TITLE: ‘til bronze flows through the streets
ARTIST: Wilmer Wilson IV
LOCATION: Richmond, VA
DATE:  10.05.2020 - 12.20.2020

TEXT:

1708 commissioned ’til bronze flows through the streets, a multi-site public work by Wilmer Wilson IV. This project destabilizes advertising platforms and systems of public communication through text, image, and performance documentation to pursue issues surrounding historical monuments, economic inequality, activism, propaganda, policing, and racial injustice. ’til bronze flows through the streets prioritizes metal as matter and metaphor, and expounds upon the binary logic of visible and non-visible political activity. Three billboard works are located at specific sites in Richmond, Virginia. 

Across the U.S., the persistent presence of bronze Confederate monuments has been a flashpoint of numerous social and political movements. The state responses to uprisings concerning these contentious markers of historical, racial injustices are often noncommittal and obfuscate self-interests of city and state administrations. Wilson proposes that the actions surrounding the recent taking down of these monuments fall short of addressing the material inequalities that hinder meaningful structural change in society. While these removals are highly visible, the way they occur establishes a non-visible maintenance of continued existence, and by extension a continued status quo of systemic racism. Wilson’s billboards turn toward metallic infrastructural materials—specifically bronze and brass—as a starting point for thinking beyond a conciliatory politics of display and removal in our public discourse, as well as for re-thinking the terms of how societal change might be brought about.

▶ [RECORDS PROVIDED]:
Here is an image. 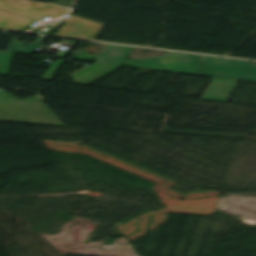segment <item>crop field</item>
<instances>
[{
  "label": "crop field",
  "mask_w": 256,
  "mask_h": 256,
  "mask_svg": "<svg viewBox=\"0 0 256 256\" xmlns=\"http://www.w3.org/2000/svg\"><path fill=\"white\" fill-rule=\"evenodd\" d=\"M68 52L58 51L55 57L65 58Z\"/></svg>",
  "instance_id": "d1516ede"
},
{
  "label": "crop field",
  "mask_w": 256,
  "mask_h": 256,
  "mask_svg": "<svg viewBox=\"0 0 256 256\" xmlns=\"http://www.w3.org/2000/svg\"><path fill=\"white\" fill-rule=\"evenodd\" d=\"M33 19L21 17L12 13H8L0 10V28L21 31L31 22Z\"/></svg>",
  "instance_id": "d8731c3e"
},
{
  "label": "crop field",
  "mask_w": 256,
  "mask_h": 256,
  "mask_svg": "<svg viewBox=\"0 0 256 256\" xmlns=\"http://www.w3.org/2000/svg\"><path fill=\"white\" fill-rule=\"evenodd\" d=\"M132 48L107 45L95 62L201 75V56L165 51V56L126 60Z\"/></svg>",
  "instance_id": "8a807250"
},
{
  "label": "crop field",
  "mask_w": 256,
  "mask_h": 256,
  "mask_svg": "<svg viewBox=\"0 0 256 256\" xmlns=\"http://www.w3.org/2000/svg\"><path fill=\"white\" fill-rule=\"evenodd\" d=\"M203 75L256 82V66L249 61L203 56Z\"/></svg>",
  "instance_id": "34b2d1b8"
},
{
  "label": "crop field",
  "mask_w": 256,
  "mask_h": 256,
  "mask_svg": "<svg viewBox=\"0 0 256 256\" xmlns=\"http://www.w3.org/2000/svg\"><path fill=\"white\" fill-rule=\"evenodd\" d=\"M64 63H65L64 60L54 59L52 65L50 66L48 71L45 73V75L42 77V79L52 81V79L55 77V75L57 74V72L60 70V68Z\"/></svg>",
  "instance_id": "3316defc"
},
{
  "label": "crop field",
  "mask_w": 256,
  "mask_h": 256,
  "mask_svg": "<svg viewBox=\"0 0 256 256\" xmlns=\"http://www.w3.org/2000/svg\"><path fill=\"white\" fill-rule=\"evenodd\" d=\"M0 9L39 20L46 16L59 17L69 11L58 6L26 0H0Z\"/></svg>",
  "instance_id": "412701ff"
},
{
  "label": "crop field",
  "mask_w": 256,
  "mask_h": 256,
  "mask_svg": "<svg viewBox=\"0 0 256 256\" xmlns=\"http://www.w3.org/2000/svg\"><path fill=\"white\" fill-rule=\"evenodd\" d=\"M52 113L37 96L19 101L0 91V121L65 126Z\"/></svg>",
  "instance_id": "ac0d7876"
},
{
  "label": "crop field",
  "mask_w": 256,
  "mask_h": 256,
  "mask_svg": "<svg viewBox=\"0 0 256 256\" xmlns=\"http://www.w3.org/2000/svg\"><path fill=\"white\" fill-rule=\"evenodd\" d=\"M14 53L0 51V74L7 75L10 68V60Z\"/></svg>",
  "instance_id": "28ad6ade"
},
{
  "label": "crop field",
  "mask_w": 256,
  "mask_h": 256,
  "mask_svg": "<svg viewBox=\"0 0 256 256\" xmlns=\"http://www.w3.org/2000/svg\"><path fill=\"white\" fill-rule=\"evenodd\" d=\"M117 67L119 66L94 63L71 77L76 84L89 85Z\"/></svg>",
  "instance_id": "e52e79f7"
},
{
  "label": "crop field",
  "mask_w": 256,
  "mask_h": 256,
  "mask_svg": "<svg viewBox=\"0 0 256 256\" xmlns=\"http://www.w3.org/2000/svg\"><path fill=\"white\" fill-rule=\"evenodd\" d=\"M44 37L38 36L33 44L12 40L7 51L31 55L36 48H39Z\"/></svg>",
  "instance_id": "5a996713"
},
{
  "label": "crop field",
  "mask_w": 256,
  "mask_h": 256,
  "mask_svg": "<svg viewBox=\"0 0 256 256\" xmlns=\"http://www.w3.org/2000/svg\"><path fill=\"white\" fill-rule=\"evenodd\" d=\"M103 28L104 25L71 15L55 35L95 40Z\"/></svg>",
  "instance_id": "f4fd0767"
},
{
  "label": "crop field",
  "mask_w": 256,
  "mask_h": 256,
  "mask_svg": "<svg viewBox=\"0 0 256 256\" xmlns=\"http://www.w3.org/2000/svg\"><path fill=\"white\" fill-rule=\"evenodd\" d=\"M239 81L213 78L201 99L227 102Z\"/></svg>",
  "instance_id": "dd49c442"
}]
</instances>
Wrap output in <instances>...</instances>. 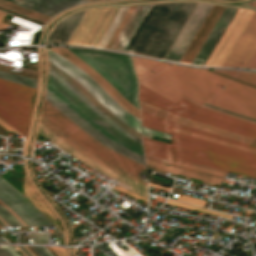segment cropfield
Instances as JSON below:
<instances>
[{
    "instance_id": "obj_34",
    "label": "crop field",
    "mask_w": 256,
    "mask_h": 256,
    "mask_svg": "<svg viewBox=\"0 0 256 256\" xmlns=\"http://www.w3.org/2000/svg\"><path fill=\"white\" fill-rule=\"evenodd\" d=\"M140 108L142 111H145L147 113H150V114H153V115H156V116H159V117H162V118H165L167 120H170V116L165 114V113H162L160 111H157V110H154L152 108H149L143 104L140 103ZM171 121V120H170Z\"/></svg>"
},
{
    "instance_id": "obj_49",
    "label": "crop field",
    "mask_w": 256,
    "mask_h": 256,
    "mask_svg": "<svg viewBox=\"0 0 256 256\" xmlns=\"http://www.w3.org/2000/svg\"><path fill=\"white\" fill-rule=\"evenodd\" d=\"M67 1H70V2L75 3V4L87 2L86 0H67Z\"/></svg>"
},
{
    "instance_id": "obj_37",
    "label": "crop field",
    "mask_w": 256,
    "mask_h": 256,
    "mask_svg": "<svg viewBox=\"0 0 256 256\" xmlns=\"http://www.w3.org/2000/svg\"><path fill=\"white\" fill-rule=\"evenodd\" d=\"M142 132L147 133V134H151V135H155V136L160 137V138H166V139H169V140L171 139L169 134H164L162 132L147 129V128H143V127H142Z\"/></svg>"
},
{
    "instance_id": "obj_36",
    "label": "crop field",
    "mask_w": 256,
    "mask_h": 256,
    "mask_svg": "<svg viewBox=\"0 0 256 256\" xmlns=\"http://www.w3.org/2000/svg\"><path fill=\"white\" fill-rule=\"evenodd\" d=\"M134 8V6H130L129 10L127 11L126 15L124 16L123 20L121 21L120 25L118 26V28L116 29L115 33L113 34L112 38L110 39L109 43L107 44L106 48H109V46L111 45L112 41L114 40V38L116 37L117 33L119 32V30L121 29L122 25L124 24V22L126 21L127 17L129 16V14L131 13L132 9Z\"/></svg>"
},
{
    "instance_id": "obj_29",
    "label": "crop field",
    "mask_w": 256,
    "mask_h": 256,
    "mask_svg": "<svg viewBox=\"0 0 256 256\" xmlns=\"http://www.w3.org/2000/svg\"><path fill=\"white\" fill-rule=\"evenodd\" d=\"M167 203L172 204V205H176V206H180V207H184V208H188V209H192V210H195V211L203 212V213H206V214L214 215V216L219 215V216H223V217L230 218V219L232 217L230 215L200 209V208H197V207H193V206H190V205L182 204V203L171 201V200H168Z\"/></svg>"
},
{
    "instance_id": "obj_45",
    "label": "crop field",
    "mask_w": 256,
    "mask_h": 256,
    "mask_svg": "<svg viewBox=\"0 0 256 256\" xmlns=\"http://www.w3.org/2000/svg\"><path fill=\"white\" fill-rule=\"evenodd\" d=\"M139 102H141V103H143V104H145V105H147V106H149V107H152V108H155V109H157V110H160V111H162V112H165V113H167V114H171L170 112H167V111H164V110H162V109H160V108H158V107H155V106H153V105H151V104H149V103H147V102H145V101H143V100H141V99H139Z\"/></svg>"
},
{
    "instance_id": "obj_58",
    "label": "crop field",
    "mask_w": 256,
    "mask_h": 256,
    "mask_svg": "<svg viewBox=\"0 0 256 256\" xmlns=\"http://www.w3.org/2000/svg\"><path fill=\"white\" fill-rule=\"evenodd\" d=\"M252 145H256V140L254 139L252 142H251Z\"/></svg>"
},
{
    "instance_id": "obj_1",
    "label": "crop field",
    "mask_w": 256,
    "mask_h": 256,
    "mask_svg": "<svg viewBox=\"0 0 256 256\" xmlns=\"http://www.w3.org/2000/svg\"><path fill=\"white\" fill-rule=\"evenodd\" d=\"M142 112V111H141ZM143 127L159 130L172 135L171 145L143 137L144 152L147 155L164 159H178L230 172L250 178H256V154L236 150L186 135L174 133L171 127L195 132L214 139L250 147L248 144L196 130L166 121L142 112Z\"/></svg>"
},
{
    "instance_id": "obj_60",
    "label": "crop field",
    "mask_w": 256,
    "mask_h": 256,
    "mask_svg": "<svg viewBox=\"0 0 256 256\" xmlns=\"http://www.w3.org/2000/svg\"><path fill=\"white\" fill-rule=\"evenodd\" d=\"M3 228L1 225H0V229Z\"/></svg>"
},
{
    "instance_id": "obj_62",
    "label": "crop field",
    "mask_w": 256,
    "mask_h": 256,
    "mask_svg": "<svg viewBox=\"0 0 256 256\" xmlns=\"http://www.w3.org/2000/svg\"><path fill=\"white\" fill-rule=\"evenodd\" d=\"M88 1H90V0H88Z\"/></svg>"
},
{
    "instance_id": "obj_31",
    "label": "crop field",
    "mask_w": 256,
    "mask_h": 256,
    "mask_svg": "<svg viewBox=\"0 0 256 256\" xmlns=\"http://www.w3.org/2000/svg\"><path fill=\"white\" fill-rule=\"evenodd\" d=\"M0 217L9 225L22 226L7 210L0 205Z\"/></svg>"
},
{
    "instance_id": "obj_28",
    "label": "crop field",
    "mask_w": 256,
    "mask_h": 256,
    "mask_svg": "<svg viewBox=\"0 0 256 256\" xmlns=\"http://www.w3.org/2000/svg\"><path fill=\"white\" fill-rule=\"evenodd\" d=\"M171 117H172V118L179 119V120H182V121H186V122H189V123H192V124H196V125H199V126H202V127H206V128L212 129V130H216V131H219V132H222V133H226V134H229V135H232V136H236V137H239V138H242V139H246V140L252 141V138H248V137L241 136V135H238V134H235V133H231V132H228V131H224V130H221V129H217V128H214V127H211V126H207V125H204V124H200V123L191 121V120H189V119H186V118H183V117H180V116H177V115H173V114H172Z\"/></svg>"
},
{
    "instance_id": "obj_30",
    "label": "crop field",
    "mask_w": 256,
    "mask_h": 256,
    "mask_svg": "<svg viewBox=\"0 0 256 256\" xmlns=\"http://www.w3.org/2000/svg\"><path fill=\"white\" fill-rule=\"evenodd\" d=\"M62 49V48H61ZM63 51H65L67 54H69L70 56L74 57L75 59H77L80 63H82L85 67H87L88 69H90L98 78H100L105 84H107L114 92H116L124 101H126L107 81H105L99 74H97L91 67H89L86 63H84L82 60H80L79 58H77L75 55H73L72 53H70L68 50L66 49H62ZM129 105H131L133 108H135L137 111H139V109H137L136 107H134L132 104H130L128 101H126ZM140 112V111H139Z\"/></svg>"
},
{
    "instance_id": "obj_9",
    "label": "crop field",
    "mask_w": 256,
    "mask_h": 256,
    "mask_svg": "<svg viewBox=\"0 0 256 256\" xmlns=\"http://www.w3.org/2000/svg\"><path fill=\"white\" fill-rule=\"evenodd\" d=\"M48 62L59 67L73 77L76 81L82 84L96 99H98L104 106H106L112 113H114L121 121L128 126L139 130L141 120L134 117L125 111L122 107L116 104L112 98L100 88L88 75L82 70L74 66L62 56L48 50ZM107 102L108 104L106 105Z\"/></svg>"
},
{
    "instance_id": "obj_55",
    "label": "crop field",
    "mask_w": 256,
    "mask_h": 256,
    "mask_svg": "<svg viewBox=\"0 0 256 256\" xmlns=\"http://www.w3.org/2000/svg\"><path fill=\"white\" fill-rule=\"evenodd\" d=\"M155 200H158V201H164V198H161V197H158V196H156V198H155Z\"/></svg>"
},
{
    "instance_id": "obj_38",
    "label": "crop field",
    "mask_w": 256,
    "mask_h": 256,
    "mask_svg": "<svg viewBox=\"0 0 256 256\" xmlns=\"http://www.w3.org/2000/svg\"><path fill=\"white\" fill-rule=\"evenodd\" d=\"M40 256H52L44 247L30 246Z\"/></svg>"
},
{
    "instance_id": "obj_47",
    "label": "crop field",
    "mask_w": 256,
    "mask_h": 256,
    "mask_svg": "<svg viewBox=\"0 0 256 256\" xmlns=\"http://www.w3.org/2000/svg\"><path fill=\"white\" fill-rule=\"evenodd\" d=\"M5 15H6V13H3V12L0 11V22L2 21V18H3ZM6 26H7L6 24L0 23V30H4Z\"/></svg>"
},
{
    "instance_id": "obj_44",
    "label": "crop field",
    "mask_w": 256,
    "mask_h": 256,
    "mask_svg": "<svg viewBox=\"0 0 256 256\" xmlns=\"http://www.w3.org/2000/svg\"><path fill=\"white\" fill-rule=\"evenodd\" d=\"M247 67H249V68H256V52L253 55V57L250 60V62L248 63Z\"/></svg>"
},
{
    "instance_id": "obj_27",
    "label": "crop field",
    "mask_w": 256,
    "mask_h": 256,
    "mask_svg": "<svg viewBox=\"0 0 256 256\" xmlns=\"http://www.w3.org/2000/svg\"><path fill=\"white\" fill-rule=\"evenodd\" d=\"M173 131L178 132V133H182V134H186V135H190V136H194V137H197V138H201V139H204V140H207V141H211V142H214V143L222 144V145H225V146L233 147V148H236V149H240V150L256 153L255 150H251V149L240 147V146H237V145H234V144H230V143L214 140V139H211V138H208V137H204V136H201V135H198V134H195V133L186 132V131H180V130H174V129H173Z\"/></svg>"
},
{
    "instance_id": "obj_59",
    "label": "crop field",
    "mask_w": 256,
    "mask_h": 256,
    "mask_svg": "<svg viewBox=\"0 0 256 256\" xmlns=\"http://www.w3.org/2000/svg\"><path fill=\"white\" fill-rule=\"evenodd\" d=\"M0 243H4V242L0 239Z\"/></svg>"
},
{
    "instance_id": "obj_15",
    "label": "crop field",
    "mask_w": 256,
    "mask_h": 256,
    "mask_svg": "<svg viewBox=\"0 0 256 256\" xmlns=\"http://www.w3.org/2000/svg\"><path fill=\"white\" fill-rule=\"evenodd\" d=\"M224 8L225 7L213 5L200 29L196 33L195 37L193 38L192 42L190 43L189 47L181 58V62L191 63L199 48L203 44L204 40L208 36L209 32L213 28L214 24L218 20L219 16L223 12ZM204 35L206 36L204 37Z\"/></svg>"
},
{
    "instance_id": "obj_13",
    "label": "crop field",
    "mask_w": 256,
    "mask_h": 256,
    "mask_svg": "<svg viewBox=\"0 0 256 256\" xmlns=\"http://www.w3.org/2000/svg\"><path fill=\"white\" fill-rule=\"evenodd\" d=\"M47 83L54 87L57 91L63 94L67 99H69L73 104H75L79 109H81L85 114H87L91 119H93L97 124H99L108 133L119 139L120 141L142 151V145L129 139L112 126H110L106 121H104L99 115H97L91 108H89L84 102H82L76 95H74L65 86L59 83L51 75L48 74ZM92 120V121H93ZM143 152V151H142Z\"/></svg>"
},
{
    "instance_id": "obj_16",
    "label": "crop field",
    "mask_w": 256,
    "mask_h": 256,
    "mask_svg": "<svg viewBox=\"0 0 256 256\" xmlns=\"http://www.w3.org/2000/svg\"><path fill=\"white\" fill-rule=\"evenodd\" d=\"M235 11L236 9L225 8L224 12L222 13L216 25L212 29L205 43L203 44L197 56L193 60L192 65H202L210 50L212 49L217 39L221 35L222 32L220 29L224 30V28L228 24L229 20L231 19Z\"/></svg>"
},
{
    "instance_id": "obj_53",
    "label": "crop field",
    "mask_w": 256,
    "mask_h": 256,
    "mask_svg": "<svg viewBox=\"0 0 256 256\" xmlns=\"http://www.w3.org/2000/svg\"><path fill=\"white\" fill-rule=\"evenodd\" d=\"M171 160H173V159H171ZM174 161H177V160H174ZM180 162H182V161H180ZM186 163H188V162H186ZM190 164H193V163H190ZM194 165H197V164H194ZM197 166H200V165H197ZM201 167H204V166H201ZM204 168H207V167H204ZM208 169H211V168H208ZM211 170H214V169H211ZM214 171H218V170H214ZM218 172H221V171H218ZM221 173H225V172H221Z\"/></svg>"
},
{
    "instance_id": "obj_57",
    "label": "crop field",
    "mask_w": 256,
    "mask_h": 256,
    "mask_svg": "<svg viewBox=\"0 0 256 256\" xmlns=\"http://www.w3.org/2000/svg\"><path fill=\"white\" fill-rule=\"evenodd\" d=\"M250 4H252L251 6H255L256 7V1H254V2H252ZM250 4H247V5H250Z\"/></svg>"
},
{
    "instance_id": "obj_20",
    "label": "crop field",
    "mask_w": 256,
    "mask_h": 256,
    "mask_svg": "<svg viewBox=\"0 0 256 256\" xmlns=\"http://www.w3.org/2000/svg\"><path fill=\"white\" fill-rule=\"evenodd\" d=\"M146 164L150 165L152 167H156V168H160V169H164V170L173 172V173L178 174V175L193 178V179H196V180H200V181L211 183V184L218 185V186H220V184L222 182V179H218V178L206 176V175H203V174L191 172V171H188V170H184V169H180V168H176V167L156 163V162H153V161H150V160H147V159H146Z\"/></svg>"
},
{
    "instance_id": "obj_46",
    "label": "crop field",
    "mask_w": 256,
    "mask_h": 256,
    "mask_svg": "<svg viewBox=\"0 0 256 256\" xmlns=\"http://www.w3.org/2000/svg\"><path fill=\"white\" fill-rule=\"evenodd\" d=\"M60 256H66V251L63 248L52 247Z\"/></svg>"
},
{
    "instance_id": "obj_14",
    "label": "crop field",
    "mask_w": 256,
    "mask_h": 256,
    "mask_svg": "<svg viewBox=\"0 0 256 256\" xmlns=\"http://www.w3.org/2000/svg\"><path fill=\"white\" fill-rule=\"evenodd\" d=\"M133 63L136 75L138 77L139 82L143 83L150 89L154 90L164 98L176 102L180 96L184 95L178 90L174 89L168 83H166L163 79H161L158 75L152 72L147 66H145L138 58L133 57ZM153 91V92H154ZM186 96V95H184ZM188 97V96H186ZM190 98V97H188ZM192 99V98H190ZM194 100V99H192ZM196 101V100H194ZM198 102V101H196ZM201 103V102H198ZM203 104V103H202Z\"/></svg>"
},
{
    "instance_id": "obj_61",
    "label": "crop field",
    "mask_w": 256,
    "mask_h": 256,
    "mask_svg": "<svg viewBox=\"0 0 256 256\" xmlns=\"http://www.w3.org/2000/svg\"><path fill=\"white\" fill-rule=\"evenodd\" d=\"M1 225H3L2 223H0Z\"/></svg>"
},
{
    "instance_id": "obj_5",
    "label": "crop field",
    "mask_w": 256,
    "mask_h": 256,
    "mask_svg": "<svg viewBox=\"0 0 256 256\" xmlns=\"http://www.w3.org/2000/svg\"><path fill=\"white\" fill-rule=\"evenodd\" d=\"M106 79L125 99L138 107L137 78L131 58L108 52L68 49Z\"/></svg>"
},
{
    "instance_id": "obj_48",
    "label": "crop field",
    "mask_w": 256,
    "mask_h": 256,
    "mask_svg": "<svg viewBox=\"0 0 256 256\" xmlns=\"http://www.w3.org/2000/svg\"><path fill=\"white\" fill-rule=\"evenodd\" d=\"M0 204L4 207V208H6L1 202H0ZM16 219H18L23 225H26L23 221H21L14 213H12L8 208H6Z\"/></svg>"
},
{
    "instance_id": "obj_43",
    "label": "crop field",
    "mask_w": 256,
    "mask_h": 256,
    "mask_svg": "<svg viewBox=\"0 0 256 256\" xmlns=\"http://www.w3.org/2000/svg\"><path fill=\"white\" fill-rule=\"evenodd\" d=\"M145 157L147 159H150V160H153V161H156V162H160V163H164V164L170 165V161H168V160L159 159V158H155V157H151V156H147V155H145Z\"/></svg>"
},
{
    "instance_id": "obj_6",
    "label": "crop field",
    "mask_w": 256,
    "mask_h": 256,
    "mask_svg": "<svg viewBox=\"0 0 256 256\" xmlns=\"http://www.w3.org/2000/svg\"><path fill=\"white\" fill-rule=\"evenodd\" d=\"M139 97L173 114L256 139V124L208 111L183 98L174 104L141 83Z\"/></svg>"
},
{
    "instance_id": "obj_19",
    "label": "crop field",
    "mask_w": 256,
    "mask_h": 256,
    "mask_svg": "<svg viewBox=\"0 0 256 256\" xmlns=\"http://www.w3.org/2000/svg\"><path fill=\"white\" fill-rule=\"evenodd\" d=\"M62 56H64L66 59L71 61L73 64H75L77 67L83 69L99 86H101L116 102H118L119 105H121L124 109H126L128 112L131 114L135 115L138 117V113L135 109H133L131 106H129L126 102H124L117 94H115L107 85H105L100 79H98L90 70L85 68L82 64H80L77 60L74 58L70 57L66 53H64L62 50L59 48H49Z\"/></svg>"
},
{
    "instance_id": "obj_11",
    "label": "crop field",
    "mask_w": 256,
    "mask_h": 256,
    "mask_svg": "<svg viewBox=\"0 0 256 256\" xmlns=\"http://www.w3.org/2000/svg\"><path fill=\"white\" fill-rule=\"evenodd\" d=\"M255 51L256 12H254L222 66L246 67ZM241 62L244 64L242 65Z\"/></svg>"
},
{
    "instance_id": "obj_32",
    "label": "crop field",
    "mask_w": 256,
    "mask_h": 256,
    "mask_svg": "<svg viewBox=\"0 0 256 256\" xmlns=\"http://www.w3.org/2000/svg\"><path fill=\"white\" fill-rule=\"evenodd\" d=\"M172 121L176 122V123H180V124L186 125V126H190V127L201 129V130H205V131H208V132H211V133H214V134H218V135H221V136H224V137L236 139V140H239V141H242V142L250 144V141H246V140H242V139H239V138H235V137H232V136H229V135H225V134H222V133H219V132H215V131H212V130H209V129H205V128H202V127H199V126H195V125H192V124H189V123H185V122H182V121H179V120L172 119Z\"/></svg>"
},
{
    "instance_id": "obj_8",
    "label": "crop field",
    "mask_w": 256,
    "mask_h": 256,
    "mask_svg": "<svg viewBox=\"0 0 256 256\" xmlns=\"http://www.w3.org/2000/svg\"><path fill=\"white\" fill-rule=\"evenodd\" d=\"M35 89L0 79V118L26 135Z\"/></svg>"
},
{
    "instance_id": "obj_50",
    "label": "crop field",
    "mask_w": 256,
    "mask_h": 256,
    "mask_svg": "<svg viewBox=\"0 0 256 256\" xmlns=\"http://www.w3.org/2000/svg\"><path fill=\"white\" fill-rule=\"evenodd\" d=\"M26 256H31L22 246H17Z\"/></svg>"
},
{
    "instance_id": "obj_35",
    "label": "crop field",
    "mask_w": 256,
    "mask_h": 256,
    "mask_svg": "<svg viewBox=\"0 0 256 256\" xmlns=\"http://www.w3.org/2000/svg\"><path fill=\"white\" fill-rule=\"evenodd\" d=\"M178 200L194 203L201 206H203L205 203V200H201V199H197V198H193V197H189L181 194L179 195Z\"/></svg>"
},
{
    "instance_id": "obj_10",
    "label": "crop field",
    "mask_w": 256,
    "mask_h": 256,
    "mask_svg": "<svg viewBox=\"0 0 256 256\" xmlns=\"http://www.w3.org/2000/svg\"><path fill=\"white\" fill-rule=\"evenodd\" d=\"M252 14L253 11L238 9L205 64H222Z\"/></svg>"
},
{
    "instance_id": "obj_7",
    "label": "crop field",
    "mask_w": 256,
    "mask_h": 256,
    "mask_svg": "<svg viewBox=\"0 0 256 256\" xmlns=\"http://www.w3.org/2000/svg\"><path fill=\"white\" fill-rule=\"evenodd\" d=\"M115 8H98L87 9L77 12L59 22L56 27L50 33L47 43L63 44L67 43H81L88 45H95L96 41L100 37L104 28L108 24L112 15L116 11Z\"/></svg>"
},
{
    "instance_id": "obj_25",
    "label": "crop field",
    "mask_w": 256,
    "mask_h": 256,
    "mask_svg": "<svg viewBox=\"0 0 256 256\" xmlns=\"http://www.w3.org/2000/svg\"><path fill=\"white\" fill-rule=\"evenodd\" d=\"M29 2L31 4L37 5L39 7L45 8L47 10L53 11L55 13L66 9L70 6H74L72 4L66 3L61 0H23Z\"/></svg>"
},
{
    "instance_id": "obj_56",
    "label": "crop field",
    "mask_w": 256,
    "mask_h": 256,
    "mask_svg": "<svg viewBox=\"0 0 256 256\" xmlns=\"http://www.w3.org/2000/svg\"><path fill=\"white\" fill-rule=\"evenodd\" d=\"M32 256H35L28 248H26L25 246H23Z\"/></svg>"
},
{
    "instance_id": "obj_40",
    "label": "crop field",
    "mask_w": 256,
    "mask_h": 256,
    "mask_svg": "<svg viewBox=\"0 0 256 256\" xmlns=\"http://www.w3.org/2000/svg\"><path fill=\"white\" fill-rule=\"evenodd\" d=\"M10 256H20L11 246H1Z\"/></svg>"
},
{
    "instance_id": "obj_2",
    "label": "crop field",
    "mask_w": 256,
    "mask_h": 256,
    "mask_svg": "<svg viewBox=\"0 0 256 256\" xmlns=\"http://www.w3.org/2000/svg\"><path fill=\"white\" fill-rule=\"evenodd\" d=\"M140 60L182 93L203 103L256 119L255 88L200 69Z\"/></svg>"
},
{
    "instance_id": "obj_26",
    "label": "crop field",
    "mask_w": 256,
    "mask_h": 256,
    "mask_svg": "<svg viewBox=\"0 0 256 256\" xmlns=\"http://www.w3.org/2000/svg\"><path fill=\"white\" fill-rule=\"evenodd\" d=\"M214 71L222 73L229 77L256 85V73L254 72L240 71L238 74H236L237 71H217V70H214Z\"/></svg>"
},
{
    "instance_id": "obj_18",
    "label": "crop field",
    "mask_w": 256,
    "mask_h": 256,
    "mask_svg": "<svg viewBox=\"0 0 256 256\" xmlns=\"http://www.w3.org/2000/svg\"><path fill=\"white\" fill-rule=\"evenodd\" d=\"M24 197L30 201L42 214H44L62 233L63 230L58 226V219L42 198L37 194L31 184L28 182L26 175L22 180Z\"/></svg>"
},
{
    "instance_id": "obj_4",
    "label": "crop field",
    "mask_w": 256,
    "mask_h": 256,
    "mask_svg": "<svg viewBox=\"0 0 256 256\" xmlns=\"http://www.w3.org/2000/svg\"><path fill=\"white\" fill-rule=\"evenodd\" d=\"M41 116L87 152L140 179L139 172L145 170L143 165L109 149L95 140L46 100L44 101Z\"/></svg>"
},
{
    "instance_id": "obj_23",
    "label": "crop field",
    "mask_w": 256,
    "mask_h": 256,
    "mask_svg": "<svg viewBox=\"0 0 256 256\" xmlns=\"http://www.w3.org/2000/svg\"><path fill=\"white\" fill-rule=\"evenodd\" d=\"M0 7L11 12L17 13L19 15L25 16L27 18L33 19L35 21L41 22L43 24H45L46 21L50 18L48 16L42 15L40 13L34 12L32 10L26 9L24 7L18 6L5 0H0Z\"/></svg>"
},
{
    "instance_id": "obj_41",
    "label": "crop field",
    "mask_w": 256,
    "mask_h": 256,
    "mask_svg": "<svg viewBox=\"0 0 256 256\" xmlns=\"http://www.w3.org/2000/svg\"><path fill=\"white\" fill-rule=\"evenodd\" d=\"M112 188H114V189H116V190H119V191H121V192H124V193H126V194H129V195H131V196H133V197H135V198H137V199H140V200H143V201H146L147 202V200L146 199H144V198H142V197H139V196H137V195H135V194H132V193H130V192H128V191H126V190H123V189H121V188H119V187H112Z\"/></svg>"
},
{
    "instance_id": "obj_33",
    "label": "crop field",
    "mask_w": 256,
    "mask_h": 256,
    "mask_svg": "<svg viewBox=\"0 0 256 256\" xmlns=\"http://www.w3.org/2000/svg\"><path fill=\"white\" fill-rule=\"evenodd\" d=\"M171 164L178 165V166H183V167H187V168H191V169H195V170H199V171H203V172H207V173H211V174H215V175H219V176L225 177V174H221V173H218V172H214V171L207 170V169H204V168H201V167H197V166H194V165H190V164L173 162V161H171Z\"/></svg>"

▶ [TASKS FOR THIS EXERCISE]:
(1) Translate this sentence from the text on Wilmer Wilson IV's billboard project into Spanish: "Three billboard works are located at specific sites in Richmond, Virginia."
(2) Pick up the text on Wilmer Wilson IV's billboard project after its last sentence and keep writing it.
These lines come from a separate source.

▶ [RESULTS]:
(1) Tres obras en vallas publicitarias se encuentran en lugares específicos de Richmond, Virginia.

(2)
’til bronze flows through the streets challenges social complacency sustained by neoliberalism in a call for a more rigorous analysis of ideological language and mechanisms of communication. This project draws from the activities of the artistic and activist group the Situationist International (SI). From 1957-1972 the SI sought to re-contextualize sites of mass spectacle—be it in capitalist or political manifestations of advertising and propaganda—in order to expose and redirect the systems of spectacle itself. One means of this action—détournement—occurs in Wilson’s project, and as Guy Debord and Gil J. Wolman elaborate: 

“...in our view the premises for revolution, on the cultural as well as the strictly political level, are not only ripe, they have begun to rot...The mutual interference of two worlds of feeling, or the juxtaposition of two independent expressions, supersedes the original elements and produces a synthetic organization of greater efficacy...Détournement not only leads to the discovery of new aspects of talent; in addition, clashing head-on with all social and legal conventions, it cannot fail to be a powerful cultural weapon in the service of a real class struggle.” [1]

’til bronze flows through the streets recognizes billboards as quasi-public spaces of circulation and exchange, and reorients their advertising logic through tactical moments of ambiguity. In two billboards located on West Grace Street directly across from the Richmond Police Department headquarters, text compositions reference protest sloganeering while embedded in a number of design standards drawn from advertising, U.S. currency, and competitive awards. As text, the two phrases prompt viewers to visualize imagery that registers their own matrix of political and cultural associations. This highly charged billboard location and its direct texts are linked to a third image-based billboard, located next to a frequented bus stop near a bustling entry to the Church Hill neighborhood. The visceral image of molten metal pouring onto the sidewalk is a performance record and respectful remembrance to Wilson’s family history, and the history of prosperity of Black people and communities in Richmond. The site of the pour occurred in front of a former business run by a member of Wilson’s family in the Jackson Ward neighborhood—a historic epicenter of Black economy and Black life. 

The entirety of ’til bronze flows through the streets proposes, through a hijacking of both the logic of public political gestures and advertising, a need for new forms that can hold the complexities of shared histories and political praxis. Citing bronze and brass as core components to the catalyzing of activist movements, these pronouncements and images point to many structural intersections inherent to mechanisms of racial injustice and inequality. This commission is on view throughout the 2020 election season, and positions public art as means of encouragement for civic participation.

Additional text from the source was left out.